Drei Jahre, ein Tag
Vor wenigen Tagen habe ich einen Spielfilm über die Walz gesehen. Bei diesem alten Handwerksritual, das schon im Mittelalter nachgewiesen ist, gehen junge Gesellinnen und Gesellen nach ihrer Ausbildung auf Wanderschaft. Drei Jahre und einen Tag sind sie unterwegs und ziehen von Ort zu Ort. Dabei gelten erstaunlich klare Regeln: man darf dem Heimatort nicht näher als 50 Kilometer kommen. Fortbewegen darf man sich nur zu Fuss, per Anhalter oder mit öffentlichen Verkehrsmitteln, d.h. kein eigenes Auto, kein Fahrrad und auch keine Flugreisen. Das Tempo wird bewusst verlangsamt, die Richtung nicht vom Navi bestimmt, sondern vom Weg, der sich gerade auftut. Alles, was man braucht, wird in ein kleines Tuchbündel gepackt. Die Wandergesellen tragen während der Walz nur das Nötigste bei sich.
Nun waren viele von uns wahrscheinlich nicht auf der Walz.

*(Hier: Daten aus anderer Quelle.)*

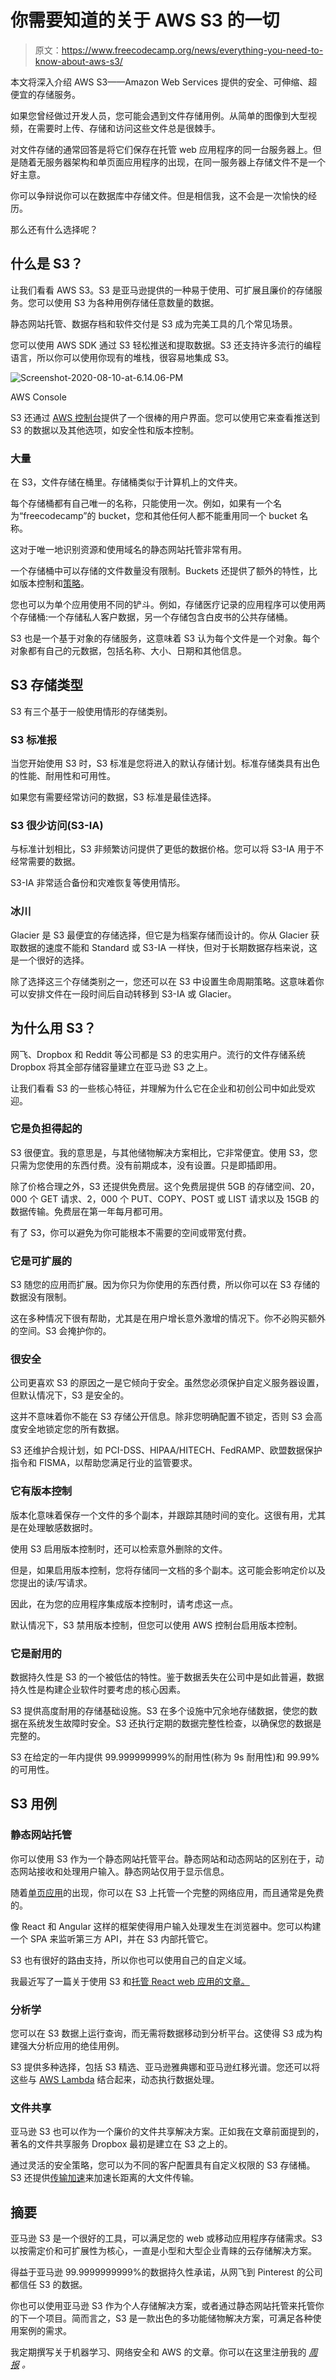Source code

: # 你需要知道的关于 AWS S3 的一切

> 原文：<https://www.freecodecamp.org/news/everything-you-need-to-know-about-aws-s3/>

本文将深入介绍 AWS S3——Amazon Web Services 提供的安全、可伸缩、超便宜的存储服务。

如果您曾经做过开发人员，您可能会遇到文件存储用例。从简单的图像到大型视频，在需要时上传、存储和访问这些文件总是很棘手。

对文件存储的通常回答是将它们保存在托管 web 应用程序的同一台服务器上。但是随着无服务器架构和单页面应用程序的出现，在同一服务器上存储文件不是一个好主意。

你可以争辩说你可以在数据库中存储文件。但是相信我，这不会是一次愉快的经历。

那么还有什么选择呢？

## 什么是 S3？

让我们看看 AWS S3。S3 是亚马逊提供的一种易于使用、可扩展且廉价的存储服务。您可以使用 S3 为各种用例存储任意数量的数据。

静态网站托管、数据存档和软件交付是 S3 成为完美工具的几个常见场景。

您可以使用 AWS SDK 通过 S3 轻松推送和提取数据。S3 还支持许多流行的编程语言，所以你可以使用你现有的堆栈，很容易地集成 S3。

![Screenshot-2020-08-10-at-6.14.06-PM](img/f0b2e2ef83e9442e14d5e6ca9c219ff7.png)

AWS Console

S3 还通过 [AWS 控制台](https://aws.amazon.com/console/)提供了一个很棒的用户界面。您可以使用它来查看推送到 S3 的数据以及其他选项，如安全性和版本控制。

### 大量

在 S3，文件存储在桶里。存储桶类似于计算机上的文件夹。

每个存储桶都有自己唯一的名称，只能使用一次。例如，如果有一个名为“freecodecamp”的 bucket，您和其他任何人都不能重用同一个 bucket 名称。

这对于唯一地识别资源和使用域名的静态网站托管非常有用。

一个存储桶中可以存储的文件数量没有限制。Buckets 还提供了额外的特性，比如版本控制和[策略](https://docs.aws.amazon.com/IAM/latest/UserGuide/access_policies.html)。

您也可以为单个应用使用不同的铲斗。例如，存储医疗记录的应用程序可以使用两个存储桶:一个存储私人客户数据，另一个存储包含白皮书的公共存储桶。

S3 也是一个基于对象的存储服务，这意味着 S3 认为每个文件是一个对象。每个对象都有自己的元数据，包括名称、大小、日期和其他信息。

## S3 存储类型

S3 有三个基于一般使用情形的存储类别。

### S3 标准报

当您开始使用 S3 时，S3 标准是您将进入的默认存储计划。标准存储类具有出色的性能、耐用性和可用性。

如果您有需要经常访问的数据，S3 标准是最佳选择。

### S3 很少访问(S3-IA)

与标准计划相比，S3 非频繁访问提供了更低的数据价格。您可以将 S3-IA 用于不经常需要的数据。

S3-IA 非常适合备份和灾难恢复等使用情形。

### 冰川

Glacier 是 S3 最便宜的存储选择，但它是为档案存储而设计的。你从 Glacier 获取数据的速度不能和 Standard 或 S3-IA 一样快，但对于长期数据存档来说，这是一个很好的选择。

除了选择这三个存储类别之一，您还可以在 S3 中设置生命周期策略。这意味着你可以安排文件在一段时间后自动转移到 S3-IA 或 Glacier。

## 为什么用 S3？

网飞、Dropbox 和 Reddit 等公司都是 S3 的忠实用户。流行的文件存储系统 Dropbox 将其全部存储容量建立在亚马逊 S3 之上。

让我们看看 S3 的一些核心特征，并理解为什么它在企业和初创公司中如此受欢迎。

### 它是负担得起的

S3 很便宜。我的意思是，与其他储物解决方案相比，它非常便宜。使用 S3，您只需为您使用的东西付费。没有前期成本，没有设置。只是即插即用。

除了价格合理之外，S3 还提供免费层。这个免费层提供 5GB 的存储空间、20，000 个 GET 请求、2，000 个 PUT、COPY、POST 或 LIST 请求以及 15GB 的数据传输。免费层在第一年每月都可用。

有了 S3，你可以避免为你可能根本不需要的空间或带宽付费。

### 它是可扩展的

S3 随您的应用而扩展。因为你只为你使用的东西付费，所以你可以在 S3 存储的数据没有限制。

这在多种情况下很有帮助，尤其是在用户增长意外激增的情况下。你不必购买额外的空间。S3 会掩护你的。

### 很安全

公司更喜欢 S3 的原因之一是它倾向于安全。虽然您必须保护自定义服务器设置，但默认情况下，S3 是安全的。

这并不意味着你不能在 S3 存储公开信息。除非您明确配置不锁定，否则 S3 会高度安全地锁定您的所有数据。

S3 还维护合规计划，如 PCI-DSS、HIPAA/HITECH、FedRAMP、欧盟数据保护指令和 FISMA，以帮助您满足行业的监管要求。

### 它有版本控制

版本化意味着保存一个文件的多个副本，并跟踪其随时间的变化。这很有用，尤其是在处理敏感数据时。

使用 S3 启用版本控制时，还可以检索意外删除的文件。

但是，如果启用版本控制，您将存储同一文档的多个副本。这可能会影响定价以及您提出的读/写请求。

因此，在为您的应用程序集成版本控制时，请考虑这一点。

默认情况下，S3 禁用版本控制，但您可以使用 AWS 控制台启用版本控制。

### 它是耐用的

数据持久性是 S3 的一个被低估的特性。鉴于数据丢失在公司中是如此普遍，数据持久性是构建企业软件时要考虑的核心因素。

S3 提供高度耐用的存储基础设施。S3 在多个设施中冗余地存储数据，使您的数据在系统发生故障时安全。S3 还执行定期的数据完整性检查，以确保您的数据是完整的。

S3 在给定的一年内提供 99.999999999%的耐用性(称为 9s 耐用性)和 99.99%的可用性。

## S3 用例

### 静态网站托管

你可以使用 S3 作为一个静态网站托管平台。静态网站和动态网站的区别在于，动态网站接收和处理用户输入。静态网站仅用于显示信息。

随着[单页应用](https://en.wikipedia.org/wiki/Single-page_application)的出现，你可以在 S3 上托管一个完整的网络应用，而且通常是免费的。

像 React 和 Angular 这样的框架使得用户输入处理发生在浏览器中。您可以构建一个 SPA 来监听第三方 API，并在 S3 内部托管它。

S3 也有很好的路由支持，所以你也可以使用自己的自定义域。

我最近写了一篇关于使用 S3 和[托管 React web 应用的文章。](https://medium.com/@manishmshiva/aws-s3-hosting-a-react-web-app-on-aws-s3-2ff2e8ca78dd)

### 分析学

您可以在 S3 数据上运行查询，而无需将数据移动到分析平台。这使得 S3 成为构建强大分析应用的绝佳用例。

S3 提供多种选择，包括 S3 精选、亚马逊雅典娜和亚马逊红移光谱。您还可以将这些与 [AWS Lambda](https://aws.amazon.com/lambda/) 结合起来，动态执行数据处理。

### 文件共享

亚马逊 S3 也可以作为一个廉价的文件共享解决方案。正如我在文章前面提到的，著名的文件共享服务 Dropbox 最初是建立在 S3 之上的。

通过灵活的安全策略，您可以为不同的客户配置具有自定义权限的 S3 存储桶。S3 还提供[传输加速](https://aws.amazon.com/s3/transfer-acceleration/#:~:text=S3%20Transfer%20Acceleration%20%28S3TA%29%20reduces,to%20S3%20for%20remote%20applications.)来加速长距离的大文件传输。

## 摘要

亚马逊 S3 是一个很好的工具，可以满足您的 web 或移动应用程序存储需求。S3 以按需定价和可扩展性为核心，一直是小型和大型企业青睐的云存储解决方案。

得益于亚马逊 99.9999999999%的数据持久性承诺，从网飞到 Pinterest 的公司都信任 S3 的数据。

你也可以使用亚马逊 S3 作为个人存储解决方案，或者通过静态网站托管来托管你的下一个项目。简而言之，S3 是一款出色的多功能储物解决方案，可满足各种使用案例的需求。

我定期撰写关于机器学习、网络安全和 AWS 的文章。你可以在这里注册我的 [*周报*](https://www.manishmshiva.com/) *。*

Trotzdem ist dieser Brauch so etwas wie ein Bild für das Leben selbst, gleicht es doch oft einer Reise mit überraschenden Stationen. Auch ein Bündel tragen die meisten Menschen mit sich. Ein Bündel aus Erfahrungen, Sorgen, Erwartungen oder Ängsten. Und das eigentliche Leben passiert unterwegs: bei Begegnungen, Herausforderungen, beim Suchen des eigenen Weges, manchmal auch beim Umkehren. Für Paulus ist das menschliche Leben auch mit Unterwegssein und der Suche verbunden. «Denn wir haben hier keine bleibende Stadt, sondern wir suchen die zukünftige.» (Hebräer 13,14)
Dieser Vers erinnert uns daran, dass unsere eigentliche Heimat nicht hier auf Erden und das ganze Leben eine Reise ist. Es ist kein fester Ort, sondern ein Weg, der geprägt ist von Veränderung und der Gewissheit, nicht alles kontrollieren zu können. Die 50-Kilometer-Regel der Walz wird so zum Symbol. Manchmal müssen wir Abstand nehmen, um neu sehen zu lernen und loslassen, um wirklich frei zu sein.